• **Brief**
Transcribe each of the records below exactly, excluding all pictures.

• **Supplied data**

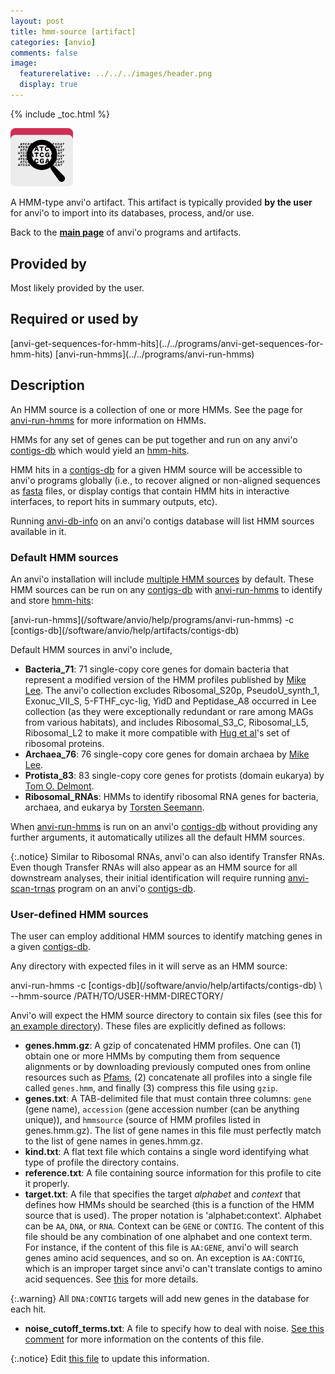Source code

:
 ```yaml
---
layout: post
title: hmm-source [artifact]
categories: [anvio]
comments: false
image:
  featurerelative: ../../../images/header.png
  display: true
---
```



{% include _toc.html %}


<img src="../../images/icons/HMM.png" alt="HMM" style="width:100px; border:none" />

A HMM-type anvi'o artifact. This artifact is typically provided **by the user** for anvi'o to import into its databases, process, and/or use.

Back to the **[main page](../../)** of anvi'o programs and artifacts.

## Provided by


Most likely provided by the user.


## Required or used by

<p style="text-align: left" markdown="1"><span class="artifact-r">[anvi-get-sequences-for-hmm-hits](../../programs/anvi-get-sequences-for-hmm-hits)</span> <span class="artifact-r">[anvi-run-hmms](../../programs/anvi-run-hmms)</span></p>

## Description

An HMM source is a collection of one or more HMMs. See the page for <span class="artifact-n">[anvi-run-hmms](/software/anvio/help/programs/anvi-run-hmms)</span> for more information on HMMs. 

HMMs for any set of genes can be put together and run on any anvi'o <span class="artifact-n">[contigs-db](/software/anvio/help/artifacts/contigs-db)</span> which would yield an <span class="artifact-n">[hmm-hits](/software/anvio/help/artifacts/hmm-hits)</span>.

HMM hits in a <span class="artifact-n">[contigs-db](/software/anvio/help/artifacts/contigs-db)</span> for a given HMM source will be accessible to anvi'o programs globally (i.e., to recover aligned or non-aligned sequences as <span class="artifact-n">[fasta](/software/anvio/help/artifacts/fasta)</span> files, or display contigs that contain HMM hits in interactive interfaces, to report hits in summary outputs, etc).

Running <span class="artifact-n">[anvi-db-info](/software/anvio/help/programs/anvi-db-info)</span> on an anvi'o contigs database will list HMM sources available in it.

### Default HMM sources

An anvi'o installation will include [multiple HMM sources](https://github.com/meren/anvio/tree/master/anvio/data/hmm) by default. These HMM sources can be run on any <span class="artifact-n">[contigs-db](/software/anvio/help/artifacts/contigs-db)</span> with <span class="artifact-n">[anvi-run-hmms](/software/anvio/help/programs/anvi-run-hmms)</span> to identify and store <span class="artifact-n">[hmm-hits](/software/anvio/help/artifacts/hmm-hits)</span>:

<div class="codeblock" markdown="1">
<span class="artifact&#45;n">[anvi&#45;run&#45;hmms](/software/anvio/help/programs/anvi&#45;run&#45;hmms)</span> &#45;c <span class="artifact&#45;n">[contigs&#45;db](/software/anvio/help/artifacts/contigs&#45;db)</span>
</div>

Default HMM sources in anvi'o include,

* **Bacteria_71**: 71 single-copy core genes for domain bacteria that represent a modified version of the HMM profiles published by [Mike Lee](https://doi.org/10.1093/bioinformatics/btz188). The anvi'o collection excludes Ribosomal_S20p, PseudoU_synth_1, Exonuc_VII_S, 5-FTHF_cyc-lig, YidD and Peptidase_A8 occurred in Lee collection (as they were exceptionally redundant or rare among MAGs from various habitats), and includes Ribosomal_S3_C, Ribosomal_L5, Ribosomal_L2 to make it more compatible with [Hug et al](https://www.nature.com/articles/nmicrobiol201648)'s set of ribosomal proteins.
* **Archaea_76**: 76 single-copy core genes for domain archaea by [Mike Lee](https://doi.org/10.1093/bioinformatics/btz188).
* **Protista_83**: 83 single-copy core genes for protists (domain eukarya) by [Tom O. Delmont](http://merenlab.org/delmont-euk-scgs). 
* **Ribosomal_RNAs**: HMMs to identify ribosomal RNA genes for bacteria, archaea, and eukarya by [Torsten Seemann](https://github.com/tseemann/barrnap).

When <span class="artifact-n">[anvi-run-hmms](/software/anvio/help/programs/anvi-run-hmms)</span> is run on an anvi'o <span class="artifact-n">[contigs-db](/software/anvio/help/artifacts/contigs-db)</span> without providing any further arguments, it automatically utilizes all the default HMM sources.

{:.notice}
Similar to Ribosomal RNAs, anvi'o can also identify Transfer RNAs. Even though Transfer RNAs will also appear as an HMM source for all downstream analyses, their initial identification will require running <span class="artifact-n">[anvi-scan-trnas](/software/anvio/help/programs/anvi-scan-trnas)</span> program on an anvi'o <span class="artifact-n">[contigs-db](/software/anvio/help/artifacts/contigs-db)</span>. 

### User-defined HMM sources

The user can employ additional HMM sources to identify matching genes in a given <span class="artifact-n">[contigs-db](/software/anvio/help/artifacts/contigs-db)</span>.

Any directory with expected files in it will serve as an HMM source:

<div class="codeblock" markdown="1">
anvi&#45;run&#45;hmms &#45;c <span class="artifact&#45;n">[contigs&#45;db](/software/anvio/help/artifacts/contigs&#45;db)</span> \
              &#45;&#45;hmm&#45;source /PATH/TO/USER&#45;HMM&#45;DIRECTORY/
</div>

Anvi'o will expect the HMM source directory to contain six files (see this for [an example directory](https://github.com/merenlab/anvio/tree/master/anvio/data/hmm/Protista_83)). These files are explicitly defined as follows:

* **genes.hmm.gz**: A gzip of concatenated HMM profiles. One can (1) obtain one or more HMMs by computing them from sequence alignments or by downloading previously computed ones from online resources such as [Pfams](https://pfam.xfam.org/family/browse?browse=new), (2) concatenate all profiles into a single file called `genes.hmm`, and finally (3) compress this file using `gzip`.
* **genes.txt**: A TAB-delimited file that must contain three columns: `gene` (gene name), `accession` (gene accession number (can be anything unique)), and `hmmsource` (source of HMM profiles listed in genes.hmm.gz). The list of gene names in this file must perfectly match to the list of gene names in genes.hmm.gz.
* **kind.txt**: A flat text file which contains a single word identifying what type of profile the directory contains.
* **reference.txt**: A file containing source information for this profile to cite it properly.
* **target.txt**: A file that specifies the target *alphabet* and  *context* that defines how HMMs should be searched (this is a function of the HMM source that is used). The proper notation is 'alphabet:context'. Alphabet can be `AA`, `DNA`, or `RNA`. Context can be `GENE` or `CONTIG`. The content of this file should be any combination of one alphabet and one context term. For instance, if the content of this file is `AA:GENE`, anvi'o will search genes amino acid sequences, and so on. An exception is `AA:CONTIG`, which is an improper target since anvi'o can't translate contigs to amino acid sequences. See [this](https://github.com/meren/anvio/pull/402) for more details.

{:.warning}
All `DNA:CONTIG` targets will add new genes in the database for each hit.

* **noise_cutoff_terms.txt**: A file to specify how to deal with noise. [See this comment](https://github.com/merenlab/anvio/issues/498#issuecomment-362115921) for more information on the contents of this file.


{:.notice}
Edit [this file](https://github.com/merenlab/anvio/tree/master/anvio/docs/artifacts/hmm-source.md) to update this information.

• **Task result**
Source code

:
 ```yaml
---
layout: post
title: hmm-source [artifact]
categories: [anvio]
comments: false
image:
  featurerelative: ../../../images/header.png
  display: true
---
```



{% include _toc.html %}


<img src="../../images/icons/HMM.png" alt="HMM" style="width:100px; border:none" />

A HMM-type anvi'o artifact. This artifact is typically provided **by the user** for anvi'o to import into its databases, process, and/or use.

Back to the **[main page](../../)** of anvi'o programs and artifacts.

## Provided by


Most likely provided by the user.


## Required or used by

<p style="text-align: left" markdown="1"><span class="artifact-r">[anvi-get-sequences-for-hmm-hits](../../programs/anvi-get-sequences-for-hmm-hits)</span> <span class="artifact-r">[anvi-run-hmms](../../programs/anvi-run-hmms)</span></p>

## Description

An HMM source is a collection of one or more HMMs. See the page for <span class="artifact-n">[anvi-run-hmms](/software/anvio/help/programs/anvi-run-hmms)</span> for more information on HMMs. 

HMMs for any set of genes can be put together and run on any anvi'o <span class="artifact-n">[contigs-db](/software/anvio/help/artifacts/contigs-db)</span> which would yield an <span class="artifact-n">[hmm-hits](/software/anvio/help/artifacts/hmm-hits)</span>.

HMM hits in a <span class="artifact-n">[contigs-db](/software/anvio/help/artifacts/contigs-db)</span> for a given HMM source will be accessible to anvi'o programs globally (i.e., to recover aligned or non-aligned sequences as <span class="artifact-n">[fasta](/software/anvio/help/artifacts/fasta)</span> files, or display contigs that contain HMM hits in interactive interfaces, to report hits in summary outputs, etc).

Running <span class="artifact-n">[anvi-db-info](/software/anvio/help/programs/anvi-db-info)</span> on an anvi'o contigs database will list HMM sources available in it.

### Default HMM sources

An anvi'o installation will include [multiple HMM sources](https://github.com/meren/anvio/tree/master/anvio/data/hmm) by default. These HMM sources can be run on any <span class="artifact-n">[contigs-db](/software/anvio/help/artifacts/contigs-db)</span> with <span class="artifact-n">[anvi-run-hmms](/software/anvio/help/programs/anvi-run-hmms)</span> to identify and store <span class="artifact-n">[hmm-hits](/software/anvio/help/artifacts/hmm-hits)</span>:

<div class="codeblock" markdown="1">
<span class="artifact&#45;n">[anvi&#45;run&#45;hmms](/software/anvio/help/programs/anvi&#45;run&#45;hmms)</span> &#45;c <span class="artifact&#45;n">[contigs&#45;db](/software/anvio/help/artifacts/contigs&#45;db)</span>
</div>

Default HMM sources in anvi'o include,

* **Bacteria_71**: 71 single-copy core genes for domain bacteria that represent a modified version of the HMM profiles published by [Mike Lee](https://doi.org/10.1093/bioinformatics/btz188). The anvi'o collection excludes Ribosomal_S20p, PseudoU_synth_1, Exonuc_VII_S, 5-FTHF_cyc-lig, YidD and Peptidase_A8 occurred in Lee collection (as they were exceptionally redundant or rare among MAGs from various habitats), and includes Ribosomal_S3_C, Ribosomal_L5, Ribosomal_L2 to make it more compatible with [Hug et al](https://www.nature.com/articles/nmicrobiol201648)'s set of ribosomal proteins.
* **Archaea_76**: 76 single-copy core genes for domain archaea by [Mike Lee](https://doi.org/10.1093/bioinformatics/btz188).
* **Protista_83**: 83 single-copy core genes for protists (domain eukarya) by [Tom O. Delmont](http://merenlab.org/delmont-euk-scgs). 
* **Ribosomal_RNAs**: HMMs to identify ribosomal RNA genes for bacteria, archaea, and eukarya by [Torsten Seemann](https://github.com/tseemann/barrnap).

When <span class="artifact-n">[anvi-run-hmms](/software/anvio/help/programs/anvi-run-hmms)</span> is run on an anvi'o <span class="artifact-n">[contigs-db](/software/anvio/help/artifacts/contigs-db)</span> without providing any further arguments, it automatically utilizes all the default HMM sources.

{:.notice}
Similar to Ribosomal RNAs, anvi'o can also identify Transfer RNAs. Even though Transfer RNAs will also appear as an HMM source for all downstream analyses, their initial identification will require running <span class="artifact-n">[anvi-scan-trnas](/software/anvio/help/programs/anvi-scan-trnas)</span> program on an anvi'o <span class="artifact-n">[contigs-db](/software/anvio/help/artifacts/contigs-db)</span>. 

### User-defined HMM sources

The user can employ additional HMM sources to identify matching genes in a given <span class="artifact-n">[contigs-db](/software/anvio/help/artifacts/contigs-db)</span>.

Any directory with expected files in it will serve as an HMM source:

<div class="codeblock" markdown="1">
anvi&#45;run&#45;hmms &#45;c <span class="artifact&#45;n">[contigs&#45;db](/software/anvio/help/artifacts/contigs&#45;db)</span> \
              &#45;&#45;hmm&#45;source /PATH/TO/USER&#45;HMM&#45;DIRECTORY/
</div>

Anvi'o will expect the HMM source directory to contain six files (see this for [an example directory](https://github.com/merenlab/anvio/tree/master/anvio/data/hmm/Protista_83)). These files are explicitly defined as follows:

* **genes.hmm.gz**: A gzip of concatenated HMM profiles. One can (1) obtain one or more HMMs by computing them from sequence alignments or by downloading previously computed ones from online resources such as [Pfams](https://pfam.xfam.org/family/browse?browse=new), (2) concatenate all profiles into a single file called `genes.hmm`, and finally (3) compress this file using `gzip`.
* **genes.txt**: A TAB-delimited file that must contain three columns: `gene` (gene name), `accession` (gene accession number (can be anything unique)), and `hmmsource` (source of HMM profiles listed in genes.hmm.gz). The list of gene names in this file must perfectly match to the list of gene names in genes.hmm.gz.
* **kind.txt**: A flat text file which contains a single word identifying what type of profile the directory contains.
* **reference.txt**: A file containing source information for this profile to cite it properly.
* **target.txt**: A file that specifies the target *alphabet* and  *context* that defines how HMMs should be searched (this is a function of the HMM source that is used). The proper notation is 'alphabet:context'. Alphabet can be `AA`, `DNA`, or `RNA`. Context can be `GENE` or `CONTIG`. The content of this file should be any combination of one alphabet and one context term. For instance, if the content of this file is `AA:GENE`, anvi'o will search genes amino acid sequences, and so on. An exception is `AA:CONTIG`, which is an improper target since anvi'o can't translate contigs to amino acid sequences. See [this](https://github.com/meren/anvio/pull/402) for more details.

{:.warning}
All `DNA:CONTIG` targets will add new genes in the database for each hit.

* **noise_cutoff_terms.txt**: A file to specify how to deal with noise. [See this comment](https://github.com/merenlab/anvio/issues/498#issuecomment-362115921) for more information on the contents of this file.


{:.notice}
Edit [this file](https://github.com/merenlab/anvio/tree/master/anvio/docs/artifacts/hmm-source.md) to update this information.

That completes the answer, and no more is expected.